BEGIN

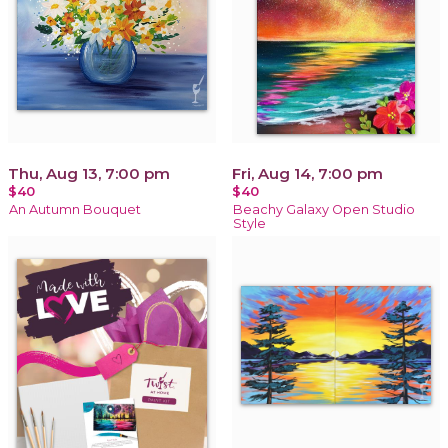
Thu, Aug 13, 7:00 pm
Fri, Aug 14, 7:00 pm
$40
$40
An Autumn Bouquet
Beachy Galaxy Open Studio
Style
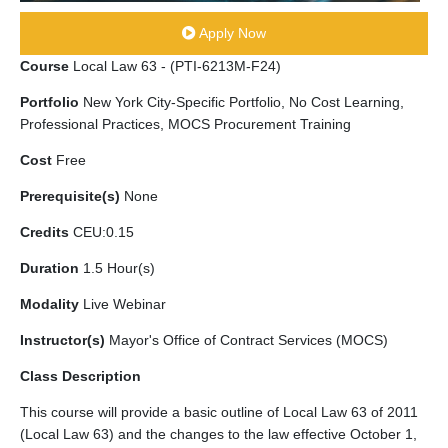
Apply Now
Course
Local Law 63 - (PTI-6213M-F24)
Portfolio
New York City-Specific Portfolio, No Cost Learning,
Professional Practices, MOCS Procurement Training
Cost
Free
Prerequisite(s)
None
Credits
CEU:0.15
Duration
1.5 Hour(s)
Modality
Live Webinar
Instructor(s)
Mayor's Office of Contract Services (MOCS)
Class Description
This course will provide a basic outline of Local Law 63 of 2011
(Local Law 63) and the changes to the law effective October 1,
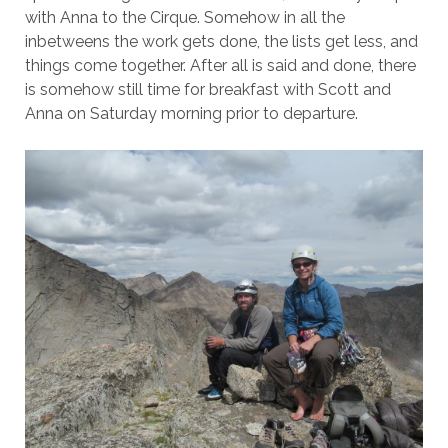
with Anna to the Cirque. Somehow in all the
inbetweens the work gets done, the lists get less, and
things come together. After all is said and done, there
is somehow still time for breakfast with Scott and
Anna on Saturday morning prior to departure.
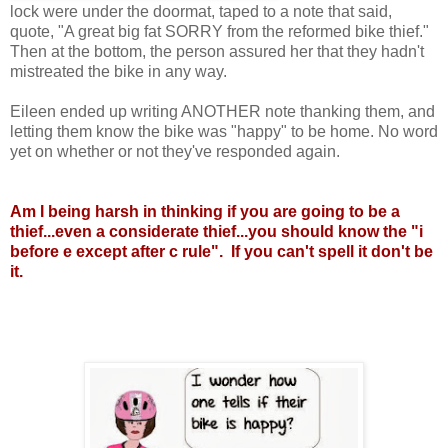
lock were under the doormat, taped to a note that said,
quote, "A great big fat SORRY from the reformed bike thief."
Then at the bottom, the person assured her that they hadn't
mistreated the bike in any way.
Eileen ended up writing ANOTHER note thanking them, and
letting them know the bike was "happy" to be home. No word
yet on whether or not they've responded again.
Am I being harsh in thinking if you are going to be a
thief...even a considerate thief...you should know the "i
before e except after c rule". If you can't spell it don't be
it.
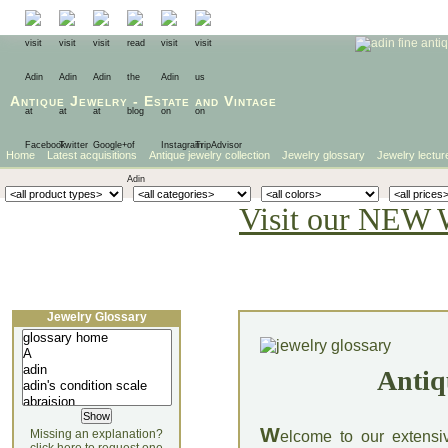
Antique Jewelry
-
Estate
and
Vintage
Home
Latest acquisitions
Antique jewelry collection
Jewelry glossary
Jewelry lectur
Visit our NEW 
Jewelry Glossary
Antiq
W
Missing an explanation?
elcome to our extensi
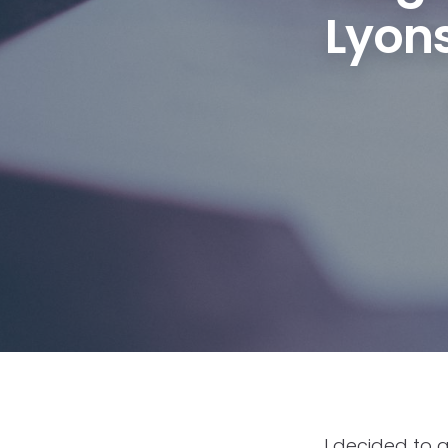
Lyons
I decided to 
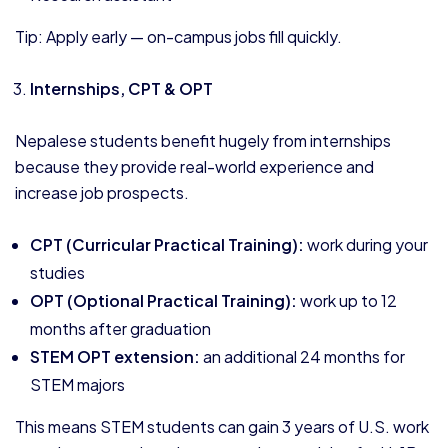
Tip: Apply early — on-campus jobs fill quickly.
Internships, CPT & OPT
Nepalese students benefit hugely from internships
because they provide real-world experience and
increase job prospects.
CPT (Curricular Practical Training):
work during your
studies
OPT (Optional Practical Training):
work up to 12
months after graduation
STEM OPT extension:
an additional 24 months for
STEM majors
This means STEM students can gain 3 years of U.S. work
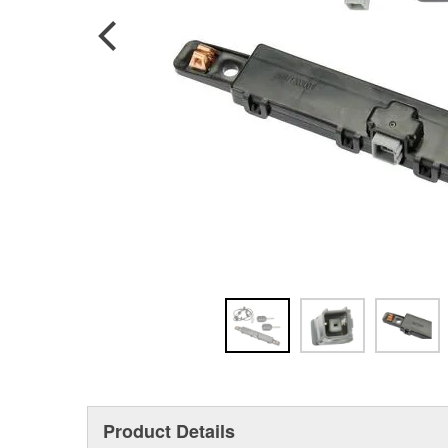
Product Details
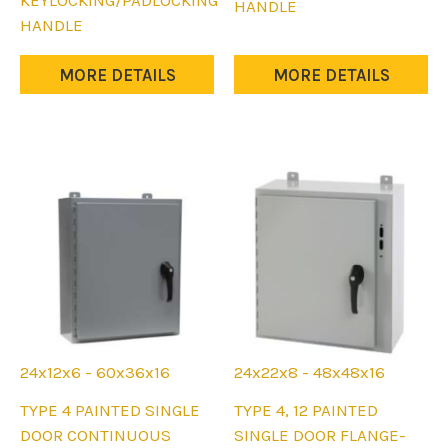
KEYLOCKING/PADLOCKING
The
HANDLE
The
HANDLE
options
options
may
may
MORE DETAILS
MORE DETAILS
be
be
chosen
chosen
on
on
the
the
product
product
page
page
24x12x6 - 60x36x16
24x22x8 - 48x48x16
This
This
TYPE 4 PAINTED SINGLE
TYPE 4, 12 PAINTED
product
product
DOOR CONTINUOUS
SINGLE DOOR FLANGE-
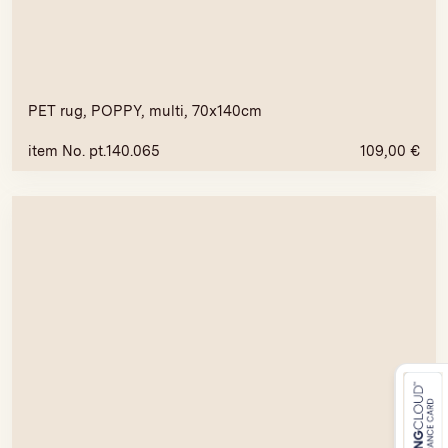
PET rug, POPPY, multi, 70x140cm
item No. pt.140.065
109,00
€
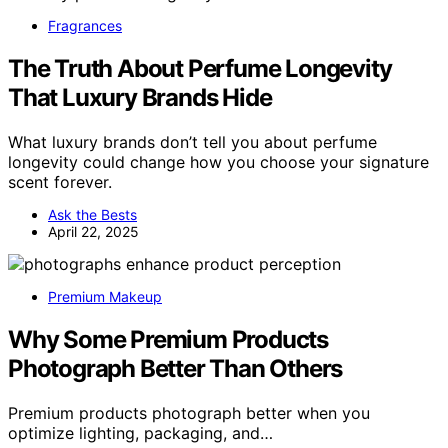
Fragrances
The Truth About Perfume Longevity
That Luxury Brands Hide
What luxury brands don’t tell you about perfume
longevity could change how you choose your signature
scent forever.
Ask the Bests
April 22, 2025
Premium Makeup
Why Some Premium Products
Photograph Better Than Others
Premium products photograph better when you
optimize lighting, packaging, and…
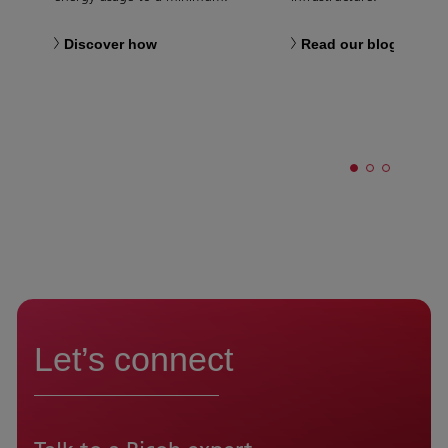
Discover how
Read our blog
Let’s connect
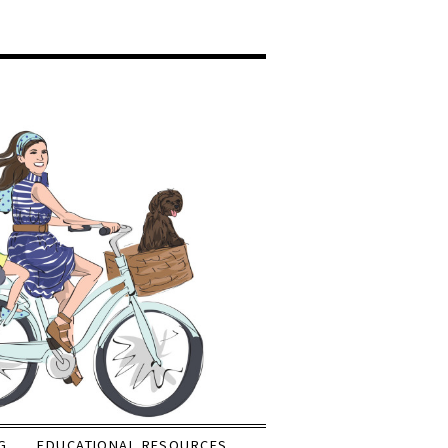
G
EDUCATIONAL RESOURCES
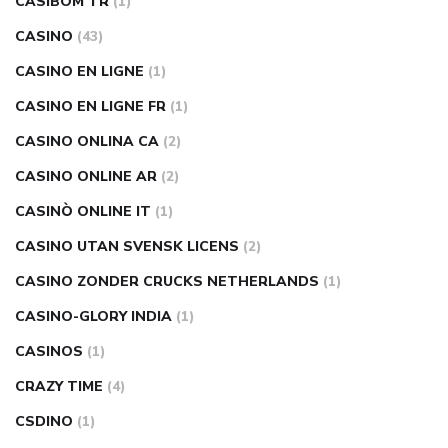
CASIBOM TR
(1)
CASINO
(43)
CASINO EN LIGNE
(1)
CASINO EN LIGNE FR
(1)
CASINO ONLINA CA
(2)
CASINO ONLINE AR
(2)
CASINÒ ONLINE IT
(1)
CASINO UTAN SVENSK LICENS
(2)
CASINO ZONDER CRUCKS NETHERLANDS
(1)
CASINO-GLORY INDIA
(1)
CASINOS
(1)
CRAZY TIME
(4)
CSDINO
(1)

END

▶ **Task brief**
Every line where "MOCS" appears must be returned from the listing above.

▶ **Answer to this problem**
Professional Practices, MOCS Procurement Training
Mayor's Office of Contract Services (MOCS)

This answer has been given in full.